### What needs to be done:
A faithful copy of all the data is the goal; omit the pictures.

### Dataset section:
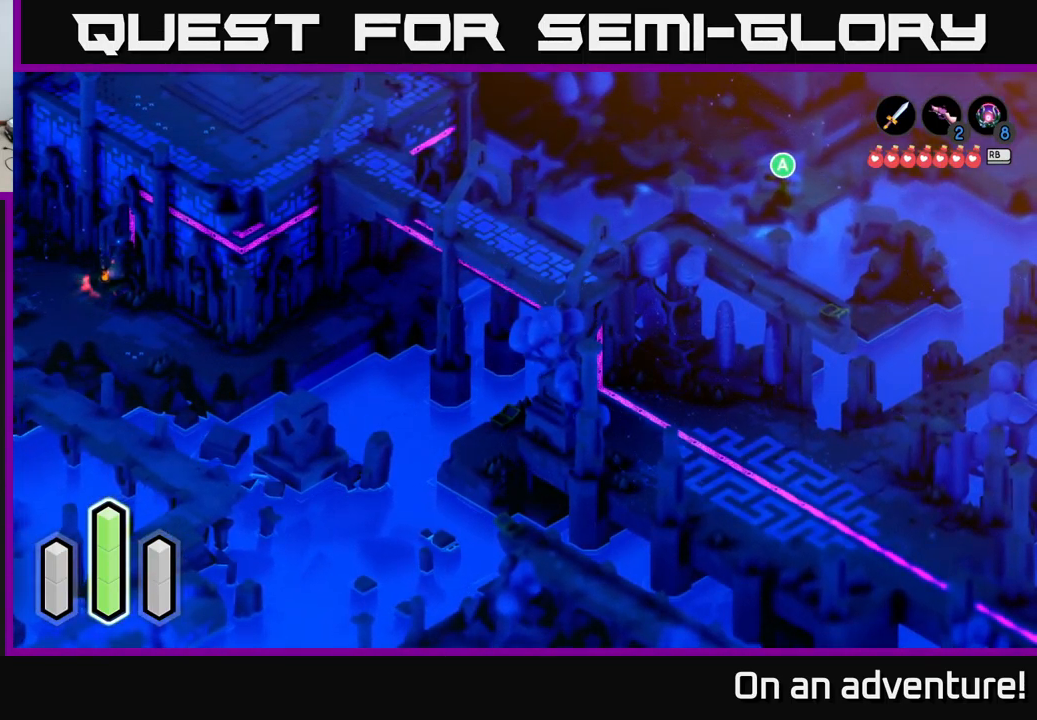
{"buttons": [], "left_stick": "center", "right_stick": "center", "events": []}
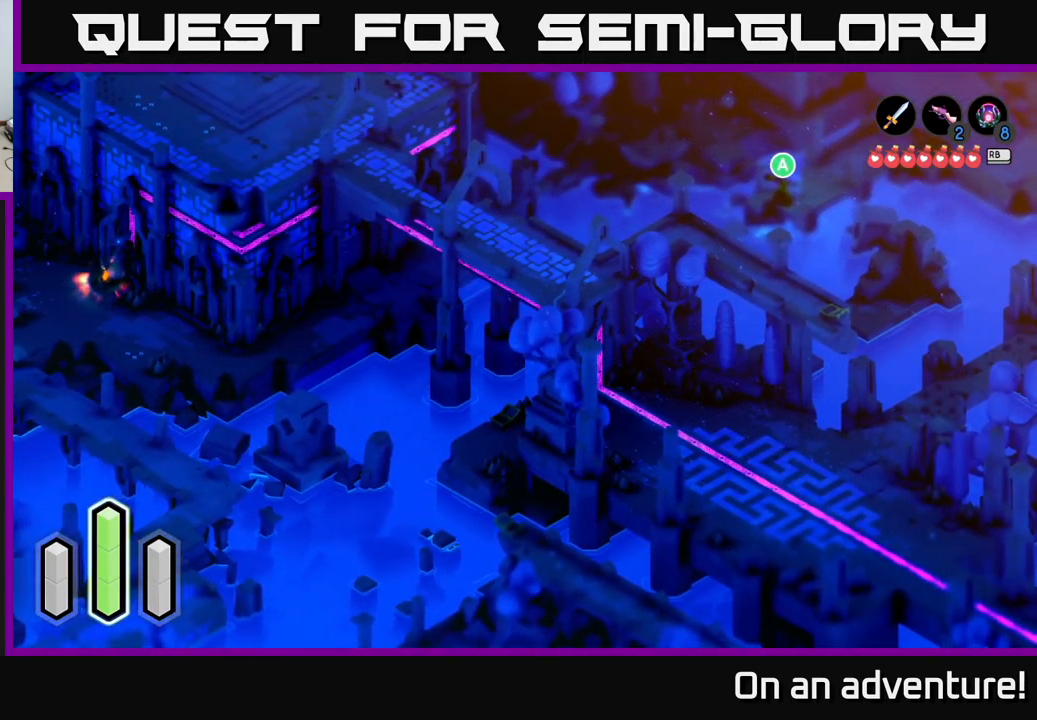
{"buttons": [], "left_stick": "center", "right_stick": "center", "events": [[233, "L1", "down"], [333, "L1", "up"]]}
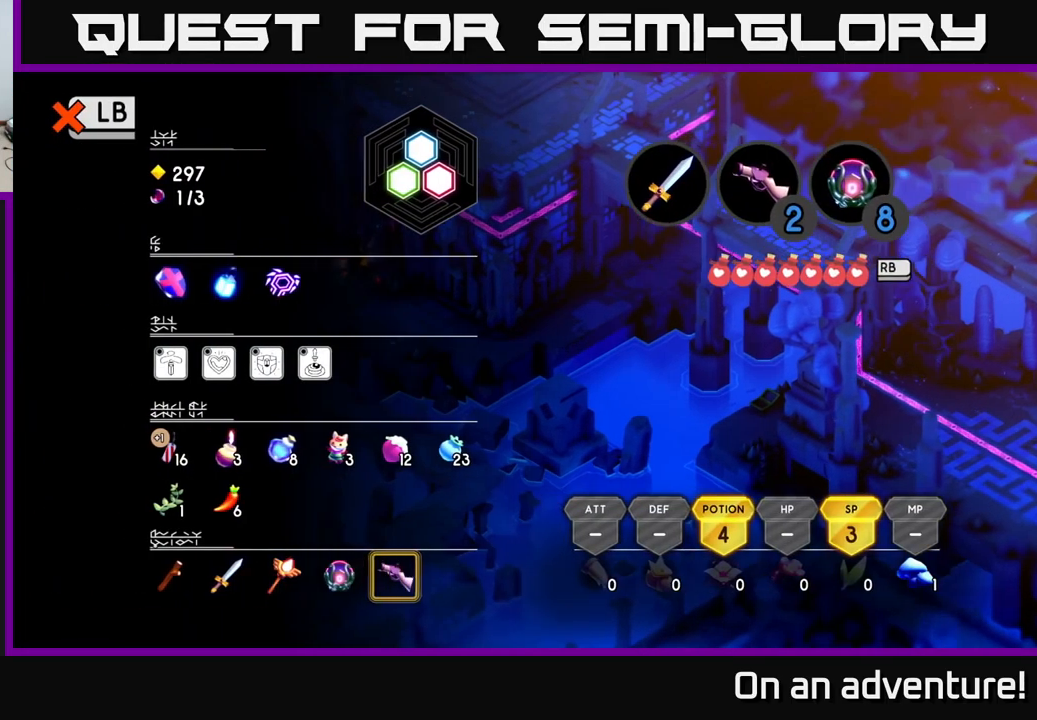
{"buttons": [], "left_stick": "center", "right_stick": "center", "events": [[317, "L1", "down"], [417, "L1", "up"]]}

### Exercise result:
{"buttons": [], "left_stick": "center", "right_stick": "center", "events": []}
{"buttons": [], "left_stick": "center", "right_stick": "center", "events": [[233, "L1", "down"], [333, "L1", "up"]]}
{"buttons": [], "left_stick": "center", "right_stick": "center", "events": [[317, "L1", "down"], [417, "L1", "up"]]}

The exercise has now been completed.